*Source material*:
========================================
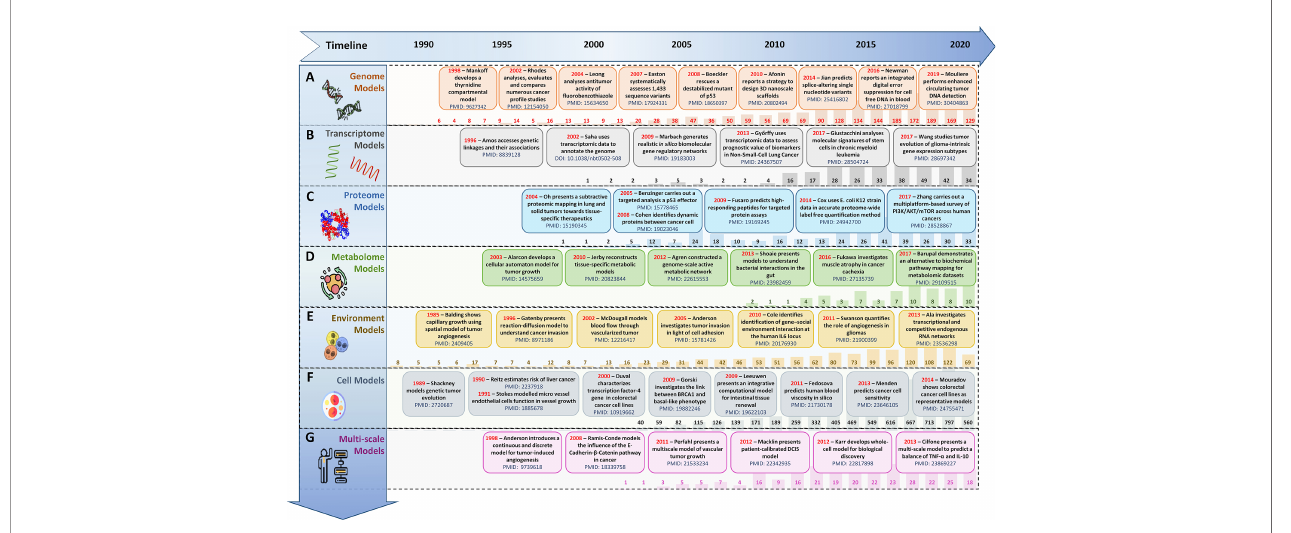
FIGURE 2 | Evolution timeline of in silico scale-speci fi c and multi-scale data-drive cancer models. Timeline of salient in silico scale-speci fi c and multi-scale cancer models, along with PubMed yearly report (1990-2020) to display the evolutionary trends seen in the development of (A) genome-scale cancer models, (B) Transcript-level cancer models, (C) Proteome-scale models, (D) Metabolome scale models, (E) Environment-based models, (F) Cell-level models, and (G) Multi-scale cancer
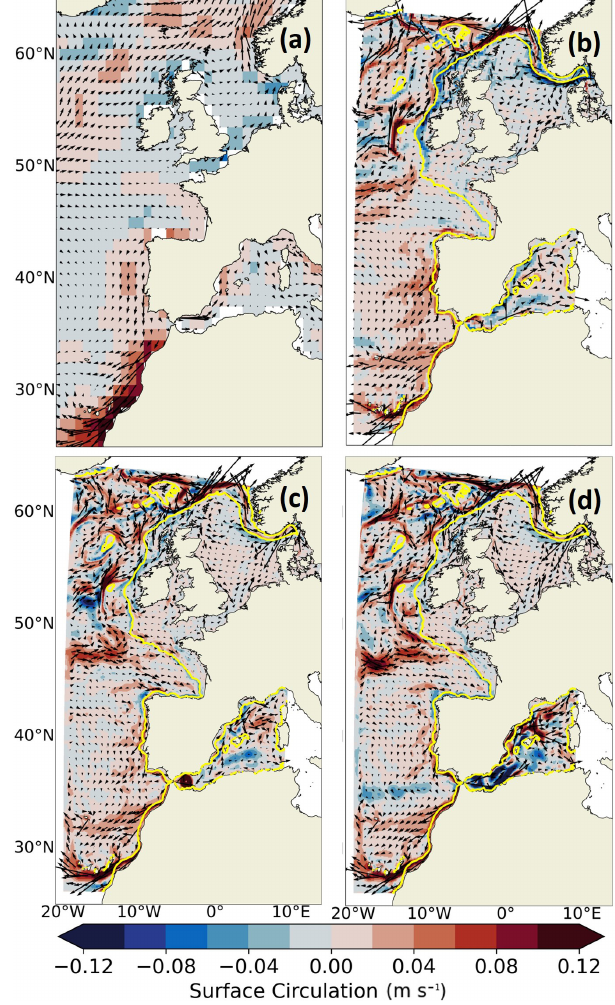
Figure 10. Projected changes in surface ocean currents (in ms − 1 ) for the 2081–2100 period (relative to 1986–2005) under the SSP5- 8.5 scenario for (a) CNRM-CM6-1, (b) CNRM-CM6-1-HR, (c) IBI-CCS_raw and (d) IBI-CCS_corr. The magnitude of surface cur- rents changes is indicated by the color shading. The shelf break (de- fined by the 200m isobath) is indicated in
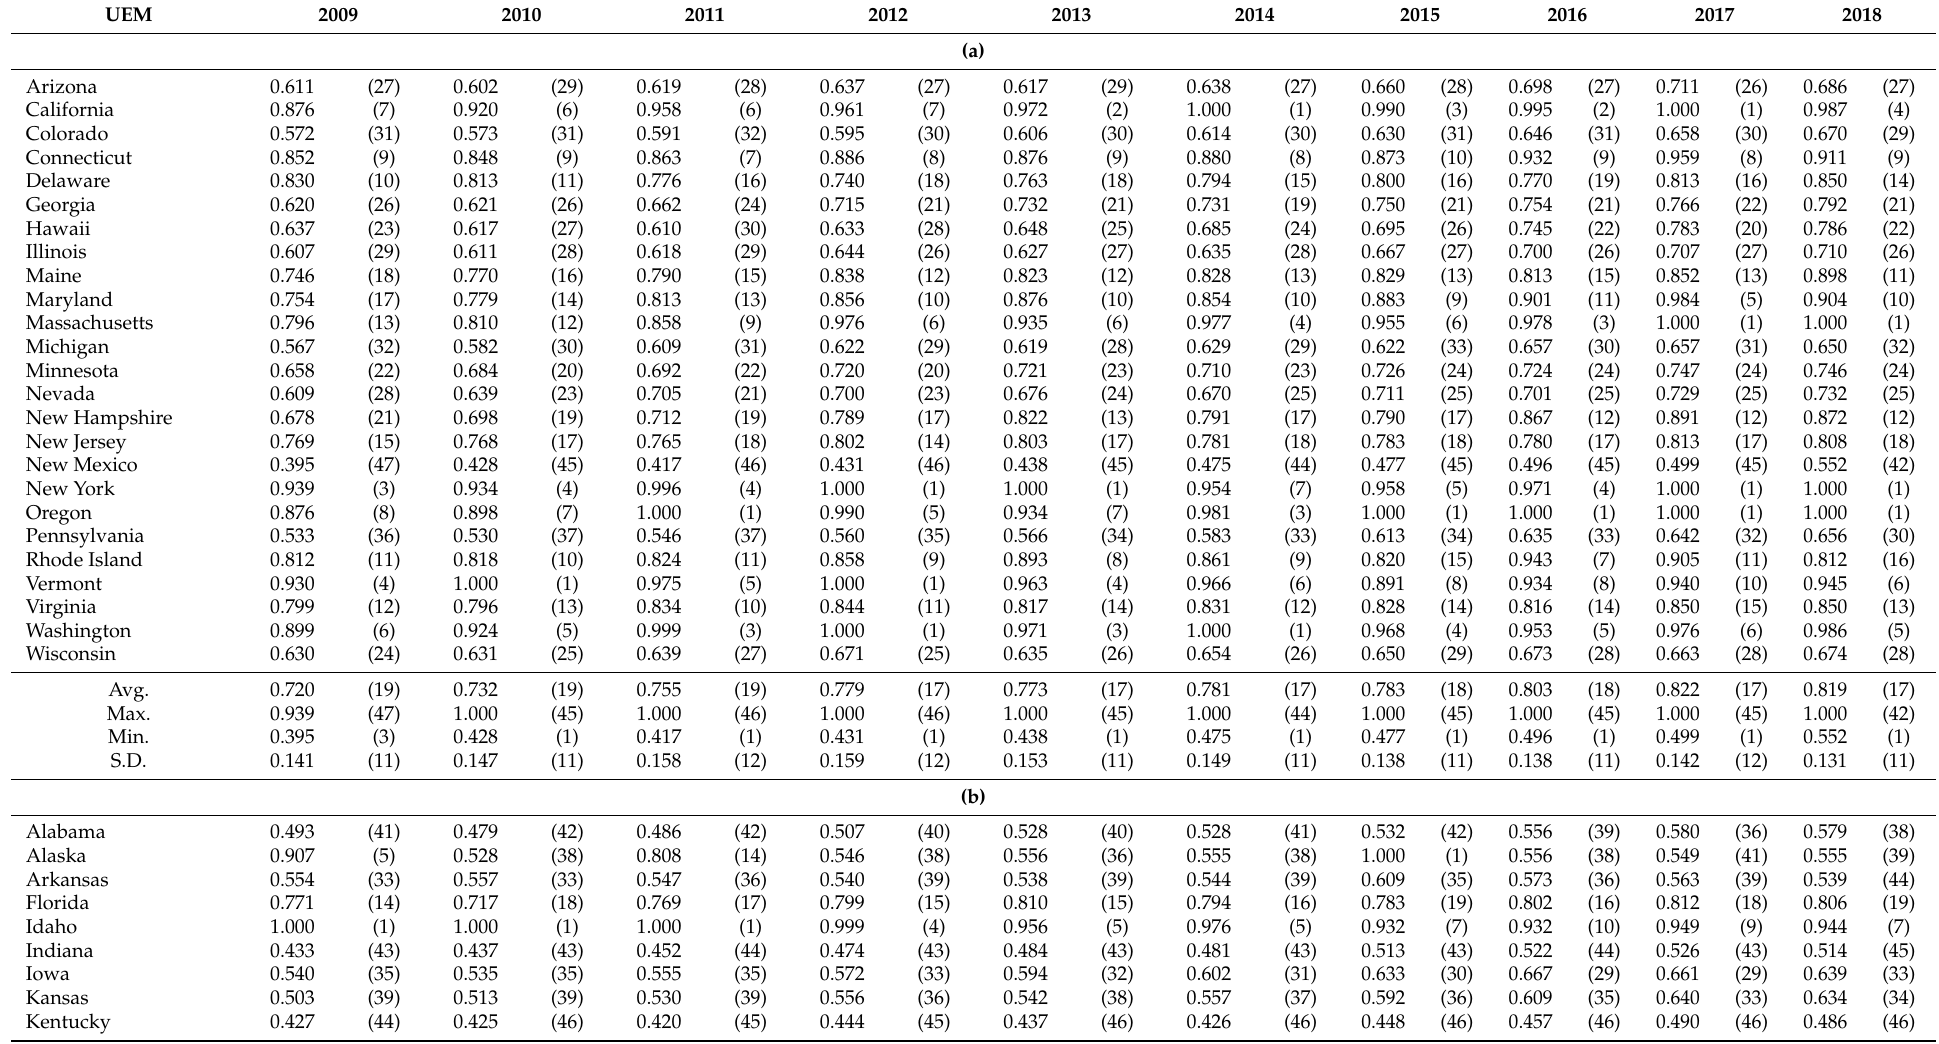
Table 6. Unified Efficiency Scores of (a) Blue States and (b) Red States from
========================================
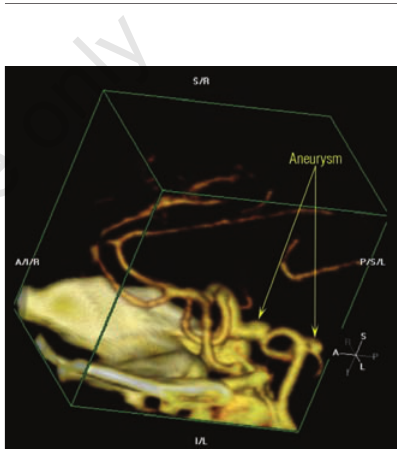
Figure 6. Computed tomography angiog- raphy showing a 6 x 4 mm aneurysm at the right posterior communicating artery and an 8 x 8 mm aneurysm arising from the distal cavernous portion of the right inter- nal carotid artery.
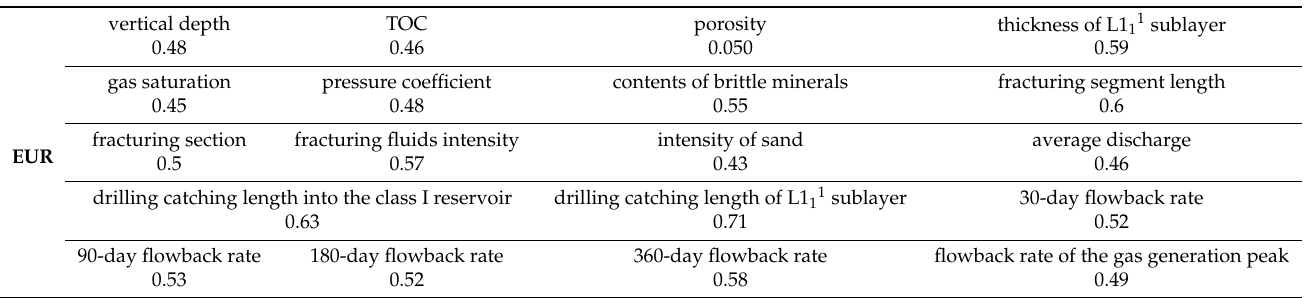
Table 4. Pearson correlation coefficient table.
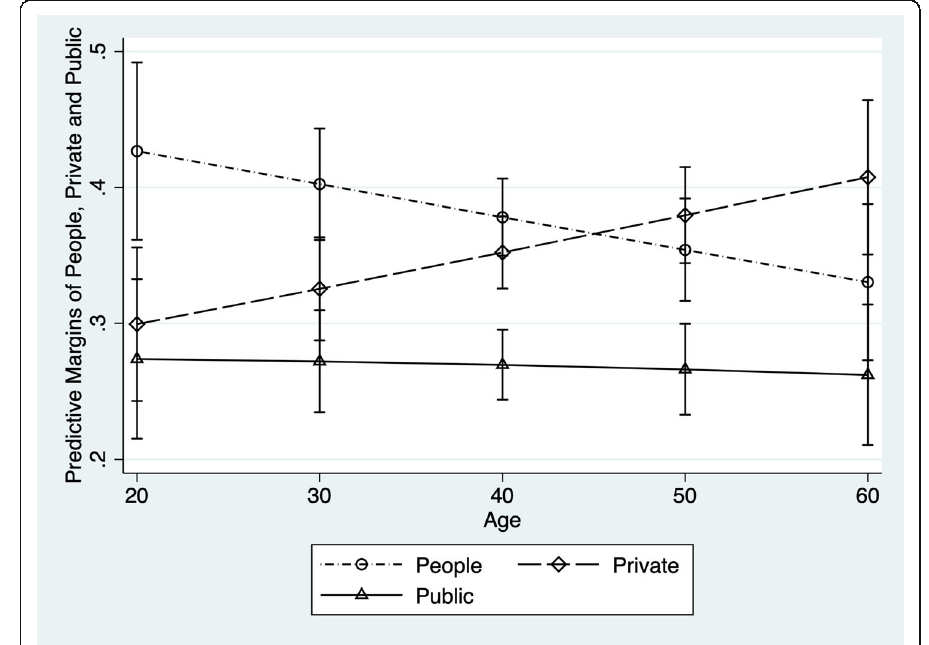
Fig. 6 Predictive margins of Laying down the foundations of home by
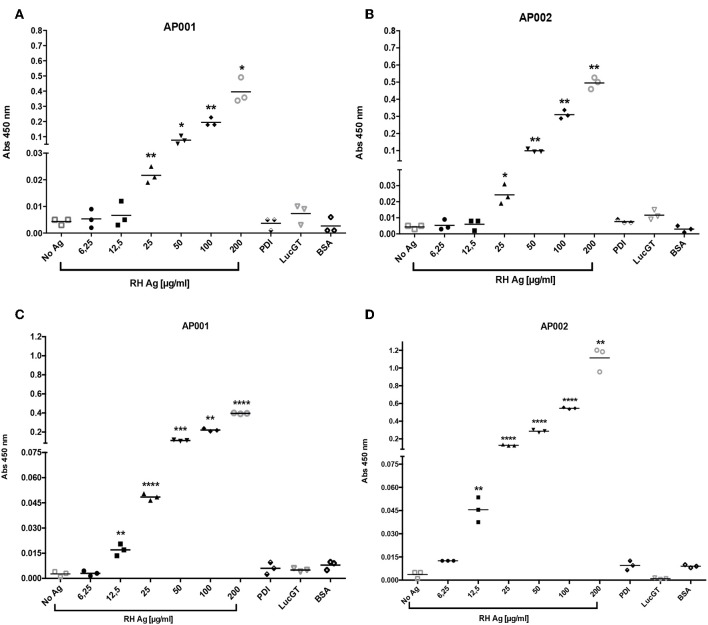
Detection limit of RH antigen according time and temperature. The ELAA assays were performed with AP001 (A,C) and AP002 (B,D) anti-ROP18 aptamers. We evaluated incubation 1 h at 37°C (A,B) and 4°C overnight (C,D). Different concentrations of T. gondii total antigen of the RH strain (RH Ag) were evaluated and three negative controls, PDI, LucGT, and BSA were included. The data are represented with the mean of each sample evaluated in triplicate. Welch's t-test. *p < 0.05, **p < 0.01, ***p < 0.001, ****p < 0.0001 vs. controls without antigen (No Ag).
========================================
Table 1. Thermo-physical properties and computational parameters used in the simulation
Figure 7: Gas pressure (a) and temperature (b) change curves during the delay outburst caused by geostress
========================================
*Assignment*:
Copy the entries above exactly, but only the stretch from the line containing "FIGURE 2 | Evolution" through the line containing "Table 6. Unified". Keep both end lines; drop the pictures.

*Exercise answer*:
FIGURE 2 | Evolution timeline of in silico scale-speci fi c and multi-scale data-drive cancer models. Timeline of salient in silico scale-speci fi c and multi-scale cancer models, along with PubMed yearly report (1990-2020) to display the evolutionary trends seen in the development of (A) genome-scale cancer models, (B) Transcript-level cancer models, (C) Proteome-scale models, (D) Metabolome scale models, (E) Environment-based models, (F) Cell-level models, and (G) Multi-scale cancer
Figure 10. Projected changes in surface ocean currents (in ms − 1 ) for the 2081–2100 period (relative to 1986–2005) under the SSP5- 8.5 scenario for (a) CNRM-CM6-1, (b) CNRM-CM6-1-HR, (c) IBI-CCS_raw and (d) IBI-CCS_corr. The magnitude of surface cur- rents changes is indicated by the color shading. The shelf break (de- fined by the 200m isobath) is indicated in
Table 6. Unified Efficiency Scores of (a) Blue States and (b) Red States from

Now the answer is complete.